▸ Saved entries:

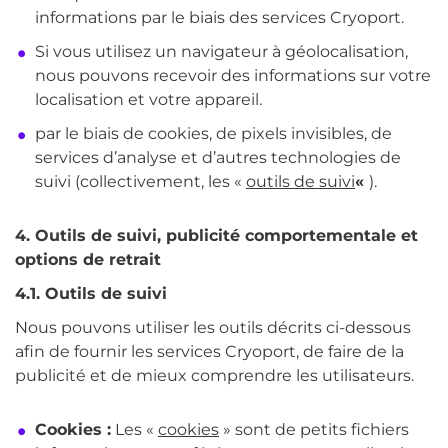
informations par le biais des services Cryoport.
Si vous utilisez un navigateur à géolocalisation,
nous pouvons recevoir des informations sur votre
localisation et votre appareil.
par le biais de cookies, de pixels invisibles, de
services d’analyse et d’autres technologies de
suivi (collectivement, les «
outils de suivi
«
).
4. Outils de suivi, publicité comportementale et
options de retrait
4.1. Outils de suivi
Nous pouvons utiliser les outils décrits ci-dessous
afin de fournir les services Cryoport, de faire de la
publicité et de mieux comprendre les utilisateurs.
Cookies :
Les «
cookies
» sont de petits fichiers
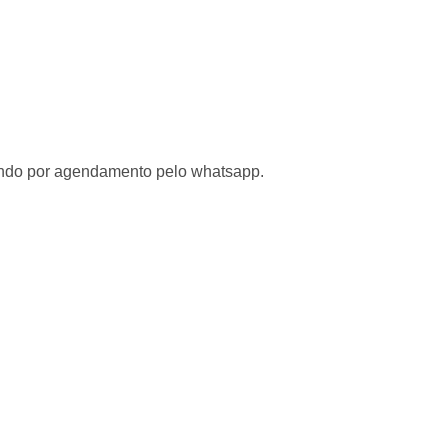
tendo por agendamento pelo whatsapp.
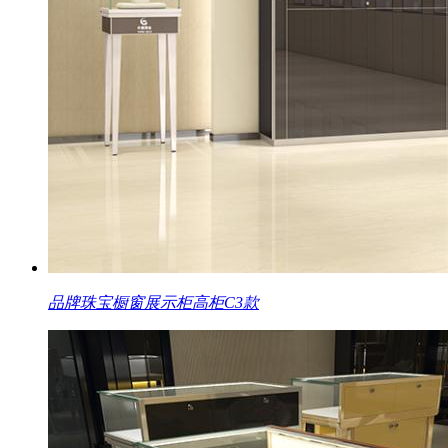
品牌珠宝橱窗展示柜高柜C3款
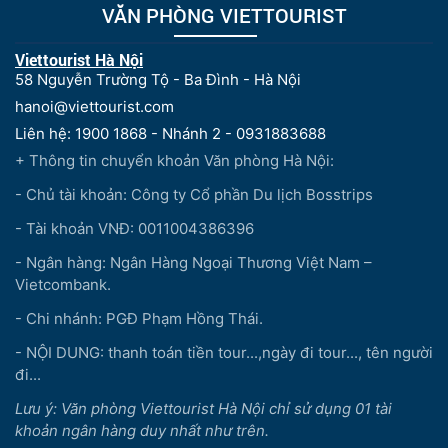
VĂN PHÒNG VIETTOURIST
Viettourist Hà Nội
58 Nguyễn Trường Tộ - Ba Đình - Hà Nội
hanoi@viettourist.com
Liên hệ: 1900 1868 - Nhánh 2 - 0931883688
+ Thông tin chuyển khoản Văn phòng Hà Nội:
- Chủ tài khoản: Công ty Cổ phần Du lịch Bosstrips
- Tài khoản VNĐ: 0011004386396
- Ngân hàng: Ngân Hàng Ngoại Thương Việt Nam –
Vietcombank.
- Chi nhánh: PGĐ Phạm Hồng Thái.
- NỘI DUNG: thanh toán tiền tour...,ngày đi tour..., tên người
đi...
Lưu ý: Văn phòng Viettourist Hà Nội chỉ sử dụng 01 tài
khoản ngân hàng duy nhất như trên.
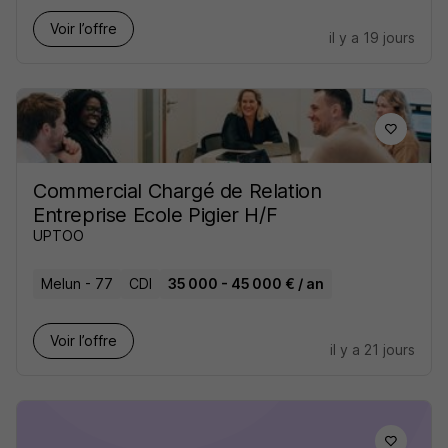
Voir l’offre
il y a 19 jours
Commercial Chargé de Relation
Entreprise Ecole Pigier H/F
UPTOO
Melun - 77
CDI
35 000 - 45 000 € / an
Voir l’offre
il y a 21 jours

▸ Task statement: Reproduce the text of all the records above line for line, without changing anything, and leave out the pictures.

▸ Response area:
informations par le biais des services Cryoport.
Si vous utilisez un navigateur à géolocalisation,
nous pouvons recevoir des informations sur votre
localisation et votre appareil.
par le biais de cookies, de pixels invisibles, de
services d’analyse et d’autres technologies de
suivi (collectivement, les «
outils de suivi
«
).
4. Outils de suivi, publicité comportementale et
options de retrait
4.1. Outils de suivi
Nous pouvons utiliser les outils décrits ci-dessous
afin de fournir les services Cryoport, de faire de la
publicité et de mieux comprendre les utilisateurs.
Cookies :
Les «
cookies
» sont de petits fichiers
tendo por agendamento pelo whatsapp.
品牌珠宝橱窗展示柜高柜C3款
VĂN PHÒNG VIETTOURIST
Viettourist Hà Nội
58 Nguyễn Trường Tộ - Ba Đình - Hà Nội
hanoi@viettourist.com
Liên hệ: 1900 1868 - Nhánh 2 - 0931883688
+ Thông tin chuyển khoản Văn phòng Hà Nội:
- Chủ tài khoản: Công ty Cổ phần Du lịch Bosstrips
- Tài khoản VNĐ: 0011004386396
- Ngân hàng: Ngân Hàng Ngoại Thương Việt Nam –
Vietcombank.
- Chi nhánh: PGĐ Phạm Hồng Thái.
- NỘI DUNG: thanh toán tiền tour...,ngày đi tour..., tên người
đi...
Lưu ý: Văn phòng Viettourist Hà Nội chỉ sử dụng 01 tài
khoản ngân hàng duy nhất như trên.
Voir l’offre
il y a 19 jours
Commercial Chargé de Relation
Entreprise Ecole Pigier H/F
UPTOO
Melun - 77
CDI
35 000 - 45 000 € / an
Voir l’offre
il y a 21 jours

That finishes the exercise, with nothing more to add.